**** Exercise input ****

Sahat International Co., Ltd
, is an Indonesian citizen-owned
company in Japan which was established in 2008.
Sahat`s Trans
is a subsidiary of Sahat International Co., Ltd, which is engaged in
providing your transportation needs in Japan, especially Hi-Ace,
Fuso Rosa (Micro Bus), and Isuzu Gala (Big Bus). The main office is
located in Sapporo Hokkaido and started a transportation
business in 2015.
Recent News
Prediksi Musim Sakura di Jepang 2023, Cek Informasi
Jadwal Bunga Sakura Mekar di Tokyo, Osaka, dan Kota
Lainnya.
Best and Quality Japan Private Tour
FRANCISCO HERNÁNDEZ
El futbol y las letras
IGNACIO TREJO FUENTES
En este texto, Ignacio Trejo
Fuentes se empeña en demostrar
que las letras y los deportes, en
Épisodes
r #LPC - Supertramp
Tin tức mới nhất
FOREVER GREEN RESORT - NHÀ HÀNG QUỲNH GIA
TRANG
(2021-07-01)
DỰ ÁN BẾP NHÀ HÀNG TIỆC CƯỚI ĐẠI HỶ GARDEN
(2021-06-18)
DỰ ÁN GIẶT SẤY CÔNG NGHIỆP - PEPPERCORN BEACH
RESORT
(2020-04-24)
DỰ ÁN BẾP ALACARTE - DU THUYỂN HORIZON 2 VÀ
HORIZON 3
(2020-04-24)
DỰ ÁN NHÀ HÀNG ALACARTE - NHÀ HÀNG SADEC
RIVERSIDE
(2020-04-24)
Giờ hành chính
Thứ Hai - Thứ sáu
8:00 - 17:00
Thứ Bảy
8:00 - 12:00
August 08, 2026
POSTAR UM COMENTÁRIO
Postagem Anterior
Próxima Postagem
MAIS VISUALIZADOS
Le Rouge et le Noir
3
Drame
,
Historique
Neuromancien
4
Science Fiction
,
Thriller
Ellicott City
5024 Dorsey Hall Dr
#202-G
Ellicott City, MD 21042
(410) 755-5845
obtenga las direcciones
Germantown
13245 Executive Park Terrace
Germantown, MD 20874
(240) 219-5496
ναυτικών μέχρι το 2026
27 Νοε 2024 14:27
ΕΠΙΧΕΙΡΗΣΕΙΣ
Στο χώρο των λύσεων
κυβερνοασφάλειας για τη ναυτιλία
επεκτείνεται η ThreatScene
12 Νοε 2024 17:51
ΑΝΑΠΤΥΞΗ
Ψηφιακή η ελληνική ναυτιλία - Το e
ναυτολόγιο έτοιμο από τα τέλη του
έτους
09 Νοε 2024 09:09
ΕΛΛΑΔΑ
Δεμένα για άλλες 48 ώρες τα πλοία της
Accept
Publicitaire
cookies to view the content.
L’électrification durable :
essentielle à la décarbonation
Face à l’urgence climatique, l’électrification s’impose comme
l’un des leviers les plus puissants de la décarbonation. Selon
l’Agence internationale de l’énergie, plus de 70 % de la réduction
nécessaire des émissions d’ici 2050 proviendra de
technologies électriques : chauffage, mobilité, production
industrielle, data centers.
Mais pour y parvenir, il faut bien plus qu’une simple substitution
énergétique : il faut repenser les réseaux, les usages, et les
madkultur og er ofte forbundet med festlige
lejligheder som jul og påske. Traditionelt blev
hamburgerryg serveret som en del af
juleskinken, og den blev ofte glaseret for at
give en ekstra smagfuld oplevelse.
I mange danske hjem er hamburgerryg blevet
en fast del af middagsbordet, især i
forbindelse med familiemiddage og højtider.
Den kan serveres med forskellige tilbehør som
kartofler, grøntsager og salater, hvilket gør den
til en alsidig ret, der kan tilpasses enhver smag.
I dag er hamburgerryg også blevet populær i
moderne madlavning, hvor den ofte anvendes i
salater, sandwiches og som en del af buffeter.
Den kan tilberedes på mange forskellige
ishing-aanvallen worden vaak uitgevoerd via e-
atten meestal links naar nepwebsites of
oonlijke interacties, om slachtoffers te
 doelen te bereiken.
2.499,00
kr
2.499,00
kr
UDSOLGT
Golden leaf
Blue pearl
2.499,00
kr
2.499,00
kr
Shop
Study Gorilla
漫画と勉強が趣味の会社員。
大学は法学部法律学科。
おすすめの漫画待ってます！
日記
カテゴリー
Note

****

### What the task asks
Reproduce the listing with every "2.499,00" swapped for "1.999,00", leaving everything else unchanged.

### Solution
Sahat International Co., Ltd
, is an Indonesian citizen-owned
company in Japan which was established in 2008.
Sahat`s Trans
is a subsidiary of Sahat International Co., Ltd, which is engaged in
providing your transportation needs in Japan, especially Hi-Ace,
Fuso Rosa (Micro Bus), and Isuzu Gala (Big Bus). The main office is
located in Sapporo Hokkaido and started a transportation
business in 2015.
Recent News
Prediksi Musim Sakura di Jepang 2023, Cek Informasi
Jadwal Bunga Sakura Mekar di Tokyo, Osaka, dan Kota
Lainnya.
Best and Quality Japan Private Tour
FRANCISCO HERNÁNDEZ
El futbol y las letras
IGNACIO TREJO FUENTES
En este texto, Ignacio Trejo
Fuentes se empeña en demostrar
que las letras y los deportes, en
Épisodes
r #LPC - Supertramp
Tin tức mới nhất
FOREVER GREEN RESORT - NHÀ HÀNG QUỲNH GIA
TRANG
(2021-07-01)
DỰ ÁN BẾP NHÀ HÀNG TIỆC CƯỚI ĐẠI HỶ GARDEN
(2021-06-18)
DỰ ÁN GIẶT SẤY CÔNG NGHIỆP - PEPPERCORN BEACH
RESORT
(2020-04-24)
DỰ ÁN BẾP ALACARTE - DU THUYỂN HORIZON 2 VÀ
HORIZON 3
(2020-04-24)
DỰ ÁN NHÀ HÀNG ALACARTE - NHÀ HÀNG SADEC
RIVERSIDE
(2020-04-24)
Giờ hành chính
Thứ Hai - Thứ sáu
8:00 - 17:00
Thứ Bảy
8:00 - 12:00
August 08, 2026
POSTAR UM COMENTÁRIO
Postagem Anterior
Próxima Postagem
MAIS VISUALIZADOS
Le Rouge et le Noir
3
Drame
,
Historique
Neuromancien
4
Science Fiction
,
Thriller
Ellicott City
5024 Dorsey Hall Dr
#202-G
Ellicott City, MD 21042
(410) 755-5845
obtenga las direcciones
Germantown
13245 Executive Park Terrace
Germantown, MD 20874
(240) 219-5496
ναυτικών μέχρι το 2026
27 Νοε 2024 14:27
ΕΠΙΧΕΙΡΗΣΕΙΣ
Στο χώρο των λύσεων
κυβερνοασφάλειας για τη ναυτιλία
επεκτείνεται η ThreatScene
12 Νοε 2024 17:51
ΑΝΑΠΤΥΞΗ
Ψηφιακή η ελληνική ναυτιλία - Το e
ναυτολόγιο έτοιμο από τα τέλη του
έτους
09 Νοε 2024 09:09
ΕΛΛΑΔΑ
Δεμένα για άλλες 48 ώρες τα πλοία της
Accept
Publicitaire
cookies to view the content.
L’électrification durable :
essentielle à la décarbonation
Face à l’urgence climatique, l’électrification s’impose comme
l’un des leviers les plus puissants de la décarbonation. Selon
l’Agence internationale de l’énergie, plus de 70 % de la réduction
nécessaire des émissions d’ici 2050 proviendra de
technologies électriques : chauffage, mobilité, production
industrielle, data centers.
Mais pour y parvenir, il faut bien plus qu’une simple substitution
énergétique : il faut repenser les réseaux, les usages, et les
madkultur og er ofte forbundet med festlige
lejligheder som jul og påske. Traditionelt blev
hamburgerryg serveret som en del af
juleskinken, og den blev ofte glaseret for at
give en ekstra smagfuld oplevelse.
I mange danske hjem er hamburgerryg blevet
en fast del af middagsbordet, især i
forbindelse med familiemiddage og højtider.
Den kan serveres med forskellige tilbehør som
kartofler, grøntsager og salater, hvilket gør den
til en alsidig ret, der kan tilpasses enhver smag.
I dag er hamburgerryg også blevet populær i
moderne madlavning, hvor den ofte anvendes i
salater, sandwiches og som en del af buffeter.
Den kan tilberedes på mange forskellige
ishing-aanvallen worden vaak uitgevoerd via e-
atten meestal links naar nepwebsites of
oonlijke interacties, om slachtoffers te
 doelen te bereiken.
1.999,00
kr
1.999,00
kr
UDSOLGT
Golden leaf
Blue pearl
1.999,00
kr
1.999,00
kr
Shop
Study Gorilla
漫画と勉強が趣味の会社員。
大学は法学部法律学科。
おすすめの漫画待ってます！
日記
カテゴリー
Note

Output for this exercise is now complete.